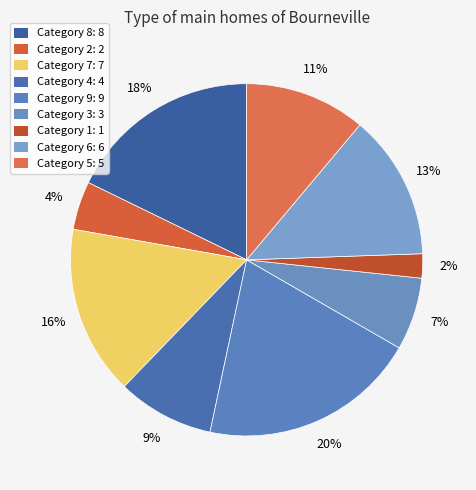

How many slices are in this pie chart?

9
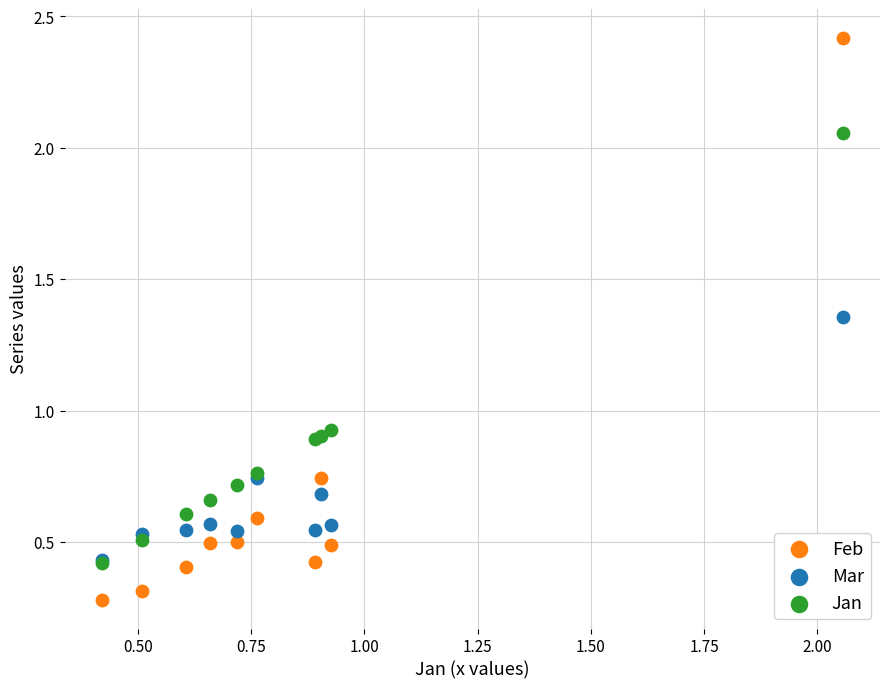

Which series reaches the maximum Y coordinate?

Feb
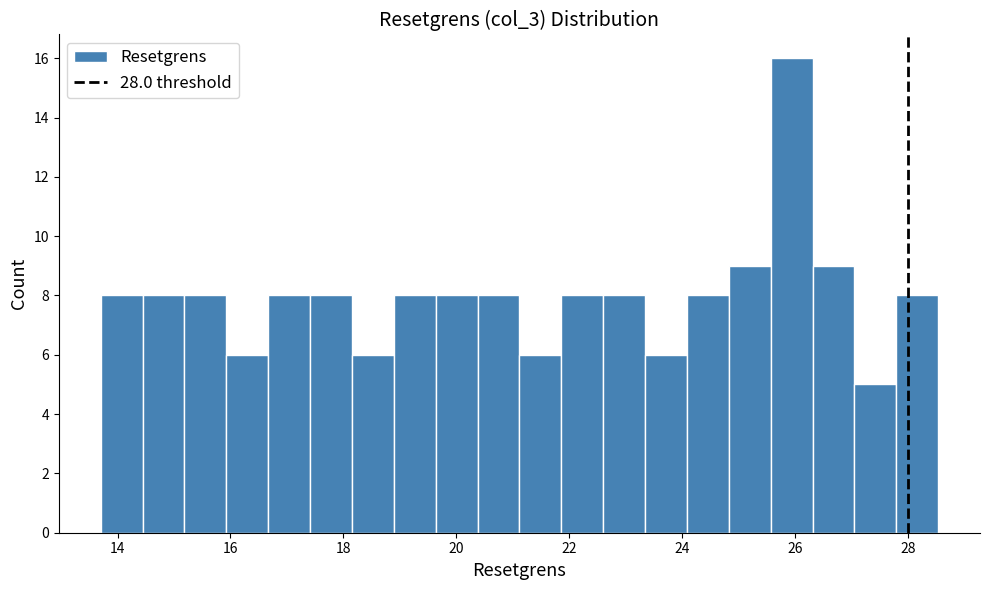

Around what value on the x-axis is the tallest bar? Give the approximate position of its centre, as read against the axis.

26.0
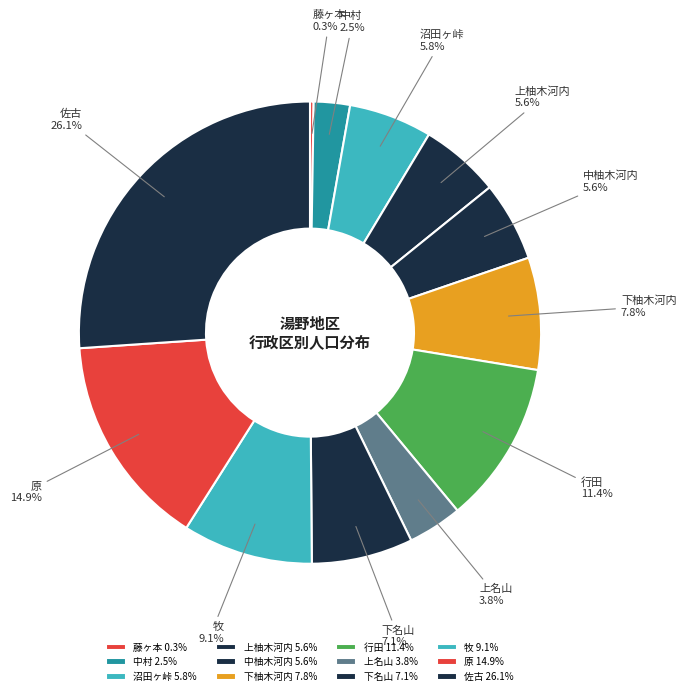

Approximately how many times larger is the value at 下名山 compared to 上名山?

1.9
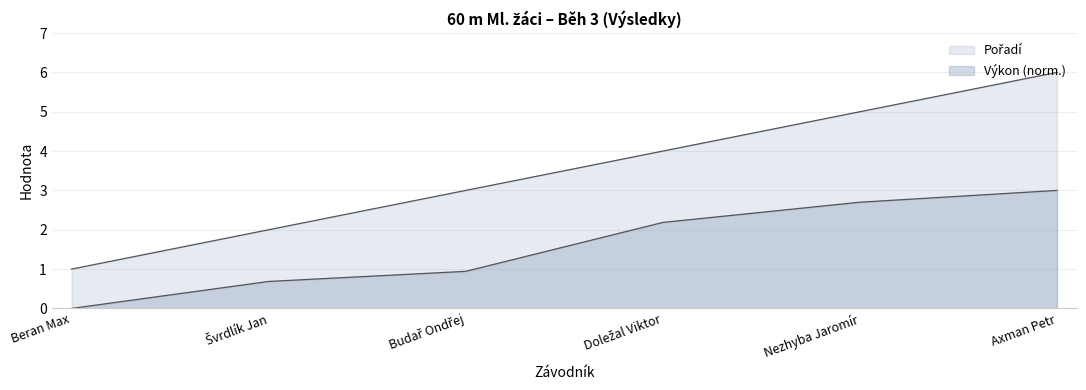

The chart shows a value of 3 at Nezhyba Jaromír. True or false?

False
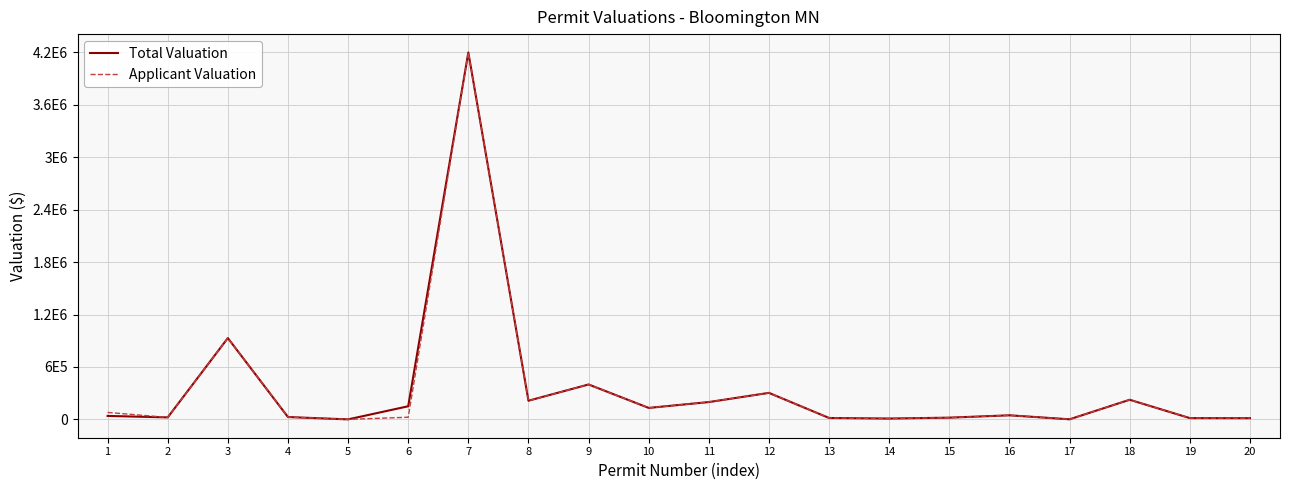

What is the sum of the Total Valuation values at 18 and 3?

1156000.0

┄┄┄┄┄┄

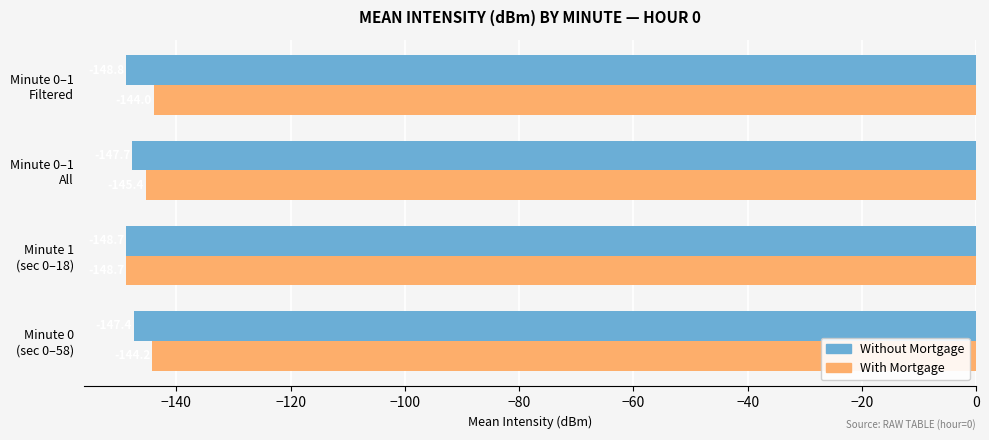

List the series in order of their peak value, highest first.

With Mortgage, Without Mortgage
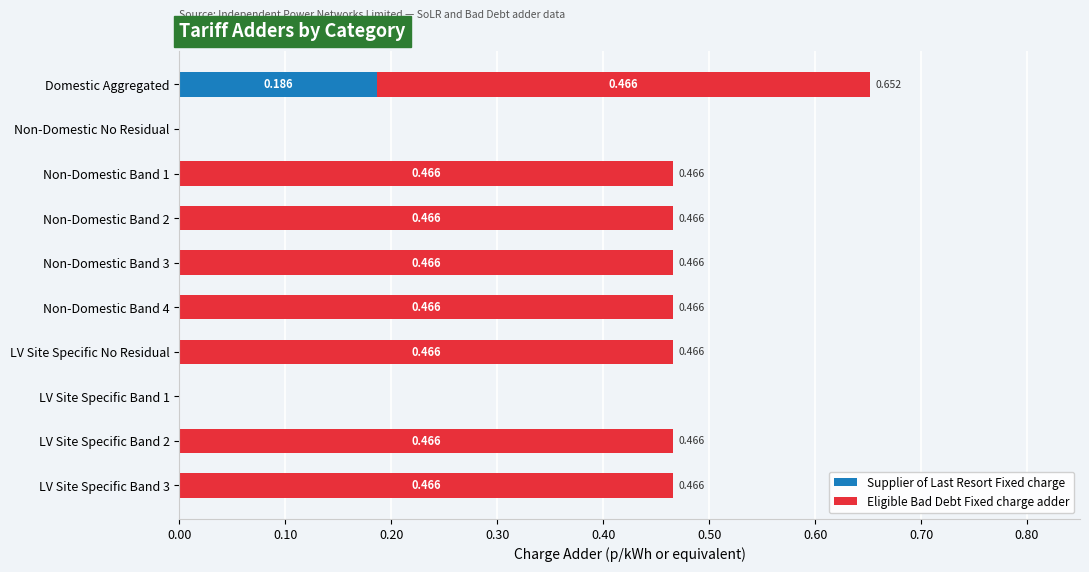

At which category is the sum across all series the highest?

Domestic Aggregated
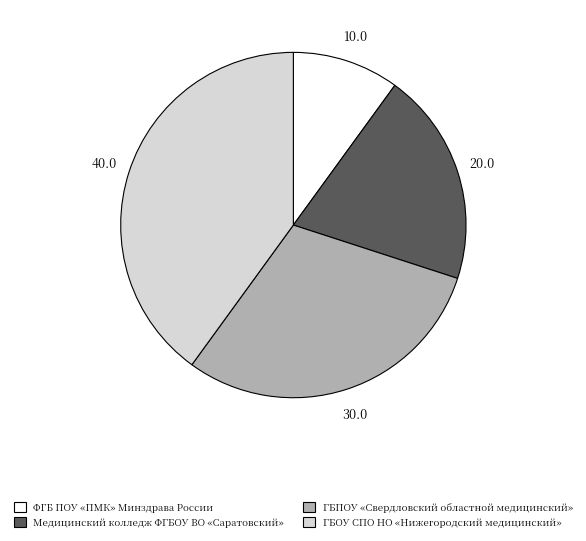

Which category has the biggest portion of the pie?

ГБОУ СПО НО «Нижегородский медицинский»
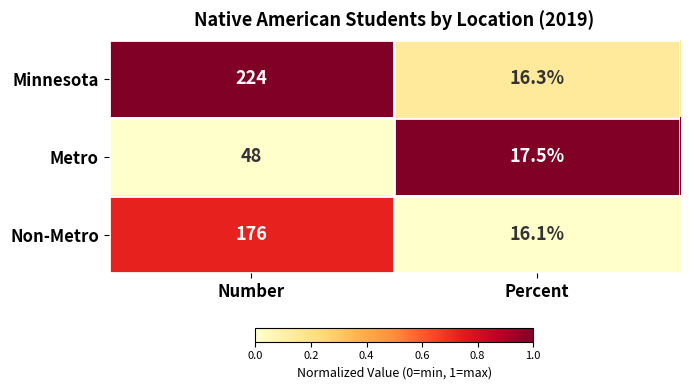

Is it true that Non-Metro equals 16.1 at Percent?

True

┄┄┄┄┄┄

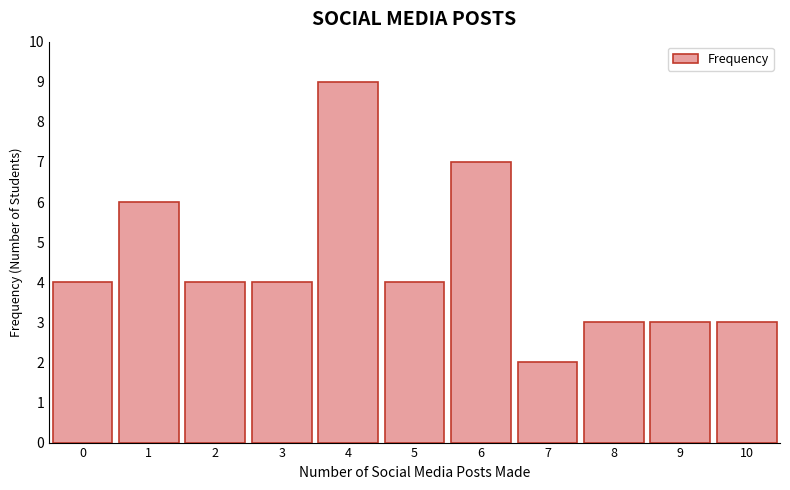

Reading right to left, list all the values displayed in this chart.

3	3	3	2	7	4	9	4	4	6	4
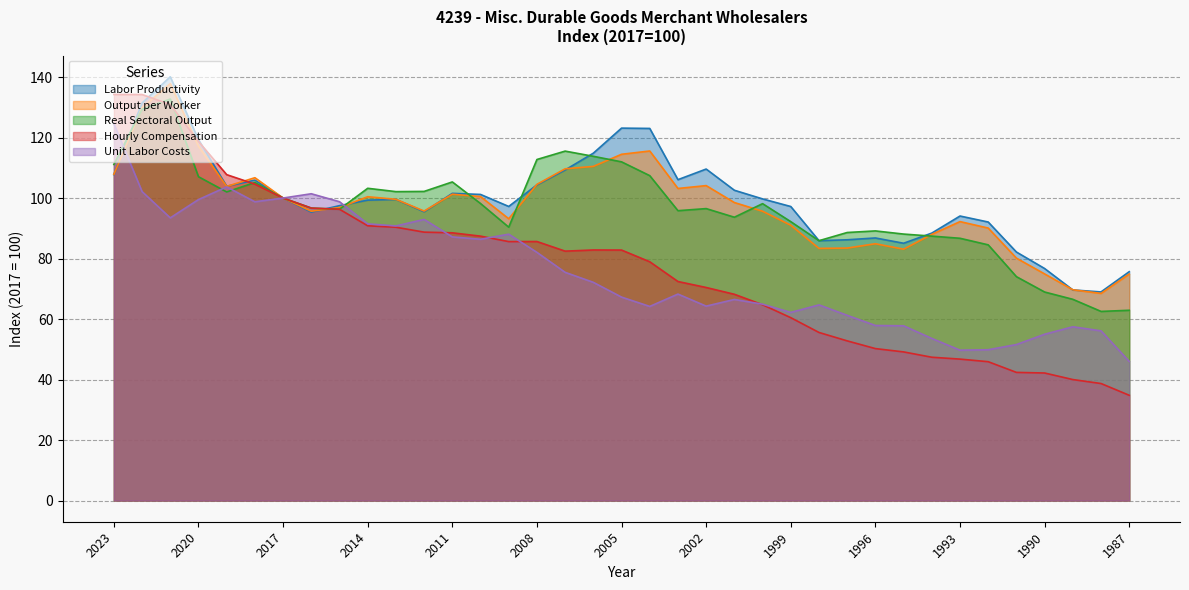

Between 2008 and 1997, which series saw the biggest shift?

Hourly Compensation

┄┄┄┄┄┄

YOUR INSTRUCTIONS — Write out the part of the items that opens with the line containing "Which category has" and closes with the line containing "Is it true that", including both of those lines. Leave the pictures out of your answer.

SOLUTION FOR THIS PROBLEM —
Which category has the biggest portion of the pie?

ГБОУ СПО НО «Нижегородский медицинский»

Is it true that Non-Metro equals 16.1 at Percent?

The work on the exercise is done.